## TEXT UNDER STUDY:
▬▬▬

Friday, 30 April 2010

Round bowls covered in lycra

I admit it, under my sensible personal trainer persona lurks a dirty secret. The deepest darkest secret ever, but your are privileged, I'm gonna tell you. Whenever I am in a supermarket and I see a magazine that says "How to get Gwyneth's arms" I grab it, I need to find out (it's the professional in me), I will read the story before even getting to the till, it's sad yes. But this information is stuff I have to find out! I know how to make arms look tight and toned yet somehow this way must be better. Some fantastic new concept that will change arms everywhere forever. It's amazing, these celebrities, their bodies, their time? How do they do it? Obviously your answer will be "Because they have a chef, a nutritionist, a trainer a dog trainer". But I have seen it, I've seen women who have it all yet still manage to not hold back the donuts when they are out of the watchful eye. So how do they do it? I do not know, they come from ratbag to ravishing in 5 minutes, easy peasy! Willpower of steel! This obsession is not cheap (but it certainly is cheerful), Fitness magazines are about £4 a pop and I buy Zest, I buy Health and Fitness, Women's Fitness, Ultra Fit, Fitness hers, I even buy the monthly Holland and Barrat magazine and when I can I go to borders and read their magazines, you're allowed to do that are you not? I do try to be sensible though. . . . sometimes I see "Get Britney's Abs" or "Get Colleens bum" and I think, yuk no thanks, come on magazine people your standards have dropped. Britney's stomach is nothing to be desired and neither is Coleen's bum for that matter. What I'm looking for is thighs honed like rockets, arms as taught as a squirrel's, abs so toned they could be used to model bat girls shield. I must find this exercise! That does all that and more, I must. I will not stop until my bum cheeks are like little rounded bowls covered in Lycra.

Saturday, 24 April 2010

Magda Infliction

I couldn't believe my eyes at the gym yesterday. Well I would have if they hadn't been nearly taken out by the braless bazookas bouncing buoyantly on the treadmill. This voluptuous beauty was oblivious to the spectacle she was making of herself, but I can assure you, most of the male populace of the gym was certainly aware, including myself (for research purposes only). This is one of my pet hates (yes I have a few) when it comes to the female of the species in the gym. Please please pretty please wear a bra, do I have to spell it out to you? W.E.A.R. A. B.R.A! Please. Please for the sake of mankind and your breasts two years down the line. I mean it when I say down, in the literal sense. The only thing that's getting a workout on this lady is her coopers tendon, the anti-sag tendon or coopers drooper as I like to call it. There is no repairing this tendon, no "I must, I must improve my bust". It can only ever be tightened with surgery, so unless you want a "Magda infliction" (see. There's something about Mary) just wear a blooming sports bra. Boys tell your other halves because I'm pretty certain you didn't watch something about Mary and scream "Look at those puppies" when Magda got her baps out. And they most definitley did not say "Iwish I had boobs like her".

▬▬▬

## DIRECTIONS:
Please explain, in one to three sentences, why the fitness blog urges women to wear a sports bra at the gym. The material that follows comes from a different source than the text above.

▬▬▬

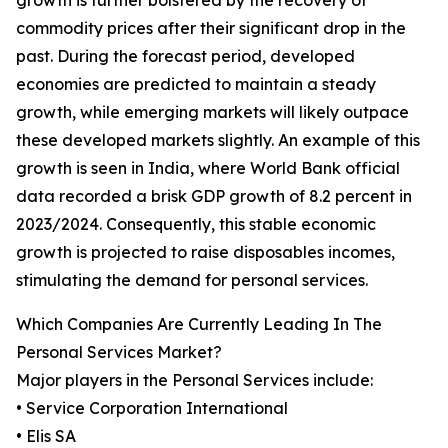
growth is further bolstered by the recovery of
commodity prices after their significant drop in the
past. During the forecast period, developed
economies are predicted to maintain a steady
growth, while emerging markets will likely outpace
these developed markets slightly. An example of this
growth is seen in India, where World Bank official
data recorded a brisk GDP growth of 8.2 percent in
2023/2024. Consequently, this stable economic
growth is projected to raise disposables incomes,
stimulating the demand for personal services.
Which Companies Are Currently Leading In The
Personal Services Market?
Major players in the Personal Services include:
• Service Corporation International
• Elis SA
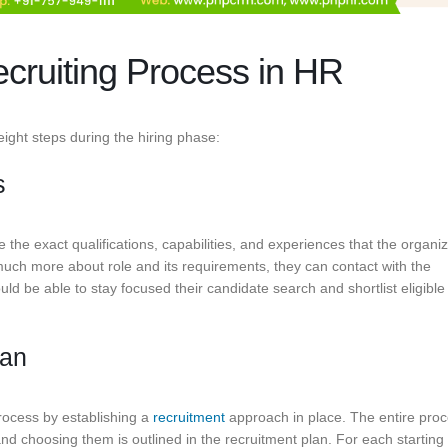
cruiting Process in HR
eight steps during the hiring phase:
s
e the exact qualifications, capabilities, and experiences that the organi
 much more about role and its requirements, they can contact with the
d be able to stay focused their candidate search and shortlist eligible
lan
process by establishing a
recruitment
approach in place. The entire proc
and choosing them is outlined in the recruitment plan. For each starting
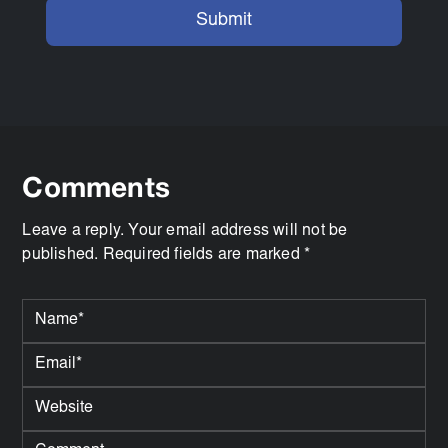
Comments
Leave a reply. Your email address will not be
published. Required fields are marked *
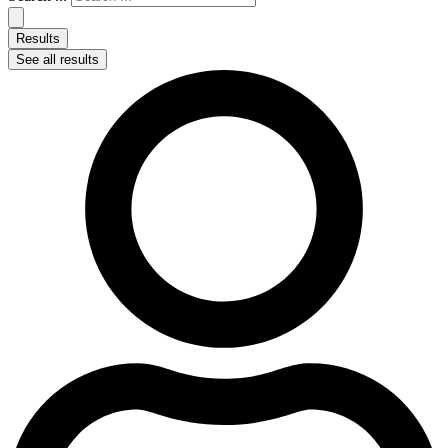
Results
See all results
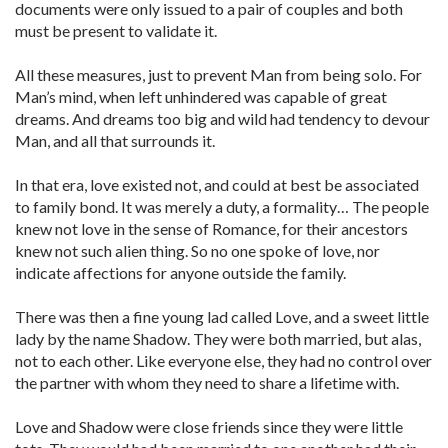
documents were only issued to a pair of couples and both
must be present to validate it.
All these measures, just to prevent Man from being solo. For
Man’s mind, when left unhindered was capable of great
dreams. And dreams too big and wild had tendency to devour
Man, and all that surrounds it.
In that era, love existed not, and could at best be associated
to family bond. It was merely a duty, a formality… The people
knew not love in the sense of Romance, for their ancestors
knew not such alien thing. So no one spoke of love, nor
indicate affections for anyone outside the family.
There was then a fine young lad called Love, and a sweet little
lady by the name Shadow. They were both married, but alas,
not to each other. Like everyone else, they had no control over
the partner with whom they need to share a lifetime with.
Love and Shadow were close friends since they were little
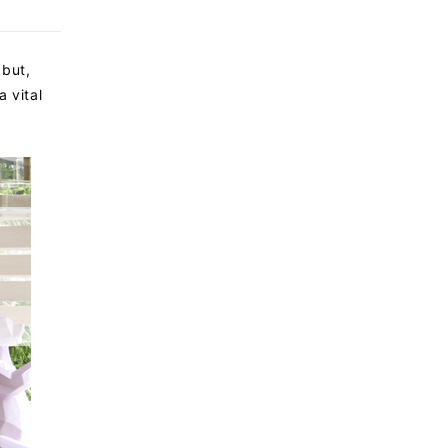
 but,
a vital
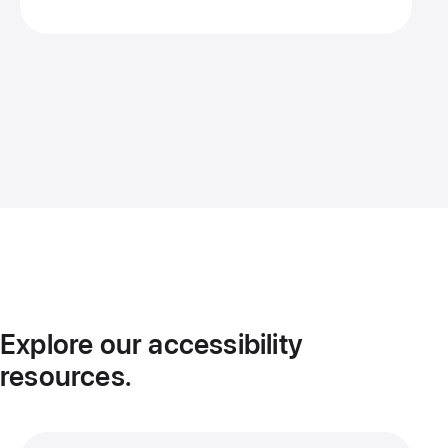
Explore our accessibility
resources.
More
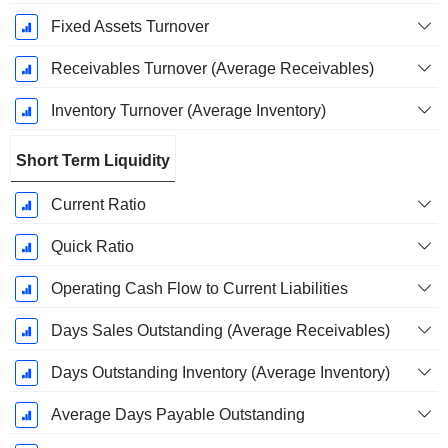
Fixed Assets Turnover
Receivables Turnover (Average Receivables)
Inventory Turnover (Average Inventory)
Short Term Liquidity
Current Ratio
Quick Ratio
Operating Cash Flow to Current Liabilities
Days Sales Outstanding (Average Receivables)
Days Outstanding Inventory (Average Inventory)
Average Days Payable Outstanding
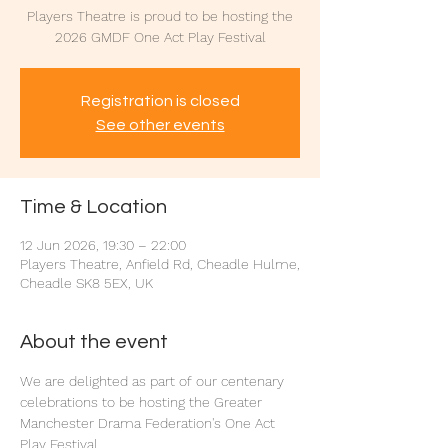
Players Theatre is proud to be hosting the
2026 GMDF One Act Play Festival
Registration is closed
See other events
Time & Location
12 Jun 2026, 19:30 – 22:00
Players Theatre, Anfield Rd, Cheadle Hulme,
Cheadle SK8 5EX, UK
About the event
We are delighted as part of our centenary 
celebrations to be hosting the Greater 
Manchester Drama Federation's One Act 
Play Festival.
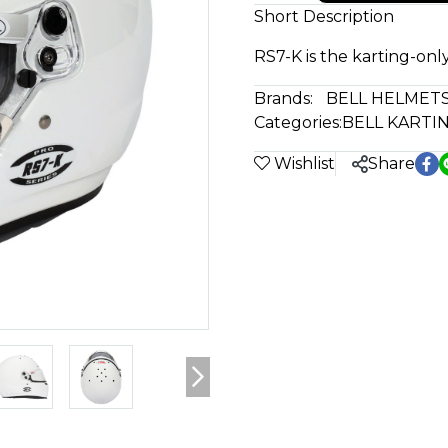
Short Description
RS7-K is the karting-only
Brands:
BELL HELMET
Categories:
BELL KARTI
Wishlist
Share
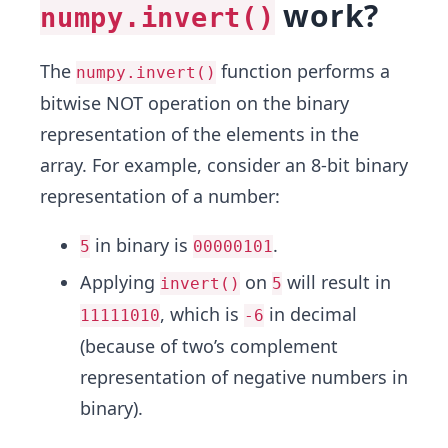
work?
numpy.invert()
The
function performs a
numpy.invert()
bitwise NOT operation on the binary
representation of the elements in the
array. For example, consider an 8-bit binary
representation of a number:
in binary is
.
5
00000101
Applying
on
will result in
invert()
5
, which is
in decimal
11111010
-6
(because of two’s complement
representation of negative numbers in
binary).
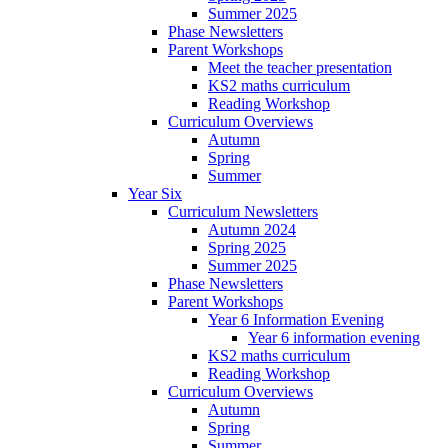
Summer 2025
Phase Newsletters
Parent Workshops
Meet the teacher presentation
KS2 maths curriculum
Reading Workshop
Curriculum Overviews
Autumn
Spring
Summer
Year Six
Curriculum Newsletters
Autumn 2024
Spring 2025
Summer 2025
Phase Newsletters
Parent Workshops
Year 6 Information Evening
Year 6 information evening
KS2 maths curriculum
Reading Workshop
Curriculum Overviews
Autumn
Spring
Summer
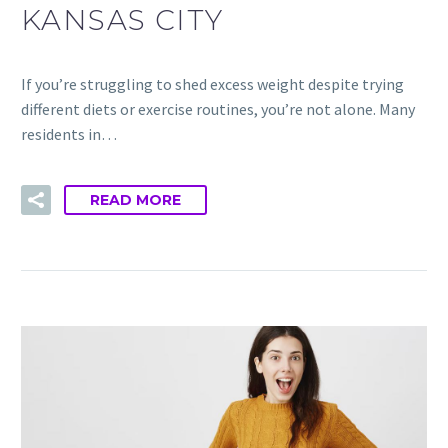
KANSAS CITY
If you’re struggling to shed excess weight despite trying
different diets or exercise routines, you’re not alone. Many
residents in…
READ MORE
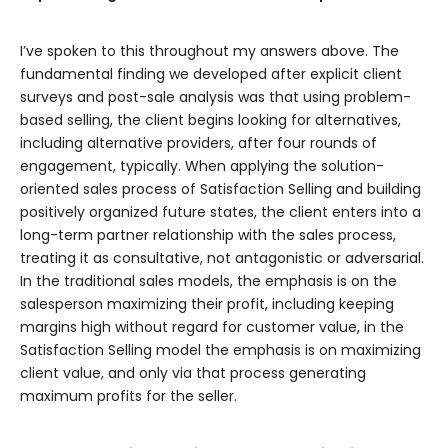
I’ve spoken to this throughout my answers above. The
fundamental finding we developed after explicit client
surveys and post-sale analysis was that using problem-
based selling, the client begins looking for alternatives,
including alternative providers, after four rounds of
engagement, typically. When applying the solution-
oriented sales process of Satisfaction Selling and building
positively organized future states, the client enters into a
long-term partner relationship with the sales process,
treating it as consultative, not antagonistic or adversarial.
In the traditional sales models, the emphasis is on the
salesperson maximizing their profit, including keeping
margins high without regard for customer value, in the
Satisfaction Selling model the emphasis is on maximizing
client value, and only via that process generating
maximum profits for the seller.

▬▬▬

## WRITTEN ANSWER:
Without a bra, the bouncing works the Cooper's tendon, the "anti-sag" tendon, which cannot be repaired and can only be tightened with surgery. The breasts will then sag a couple of years later.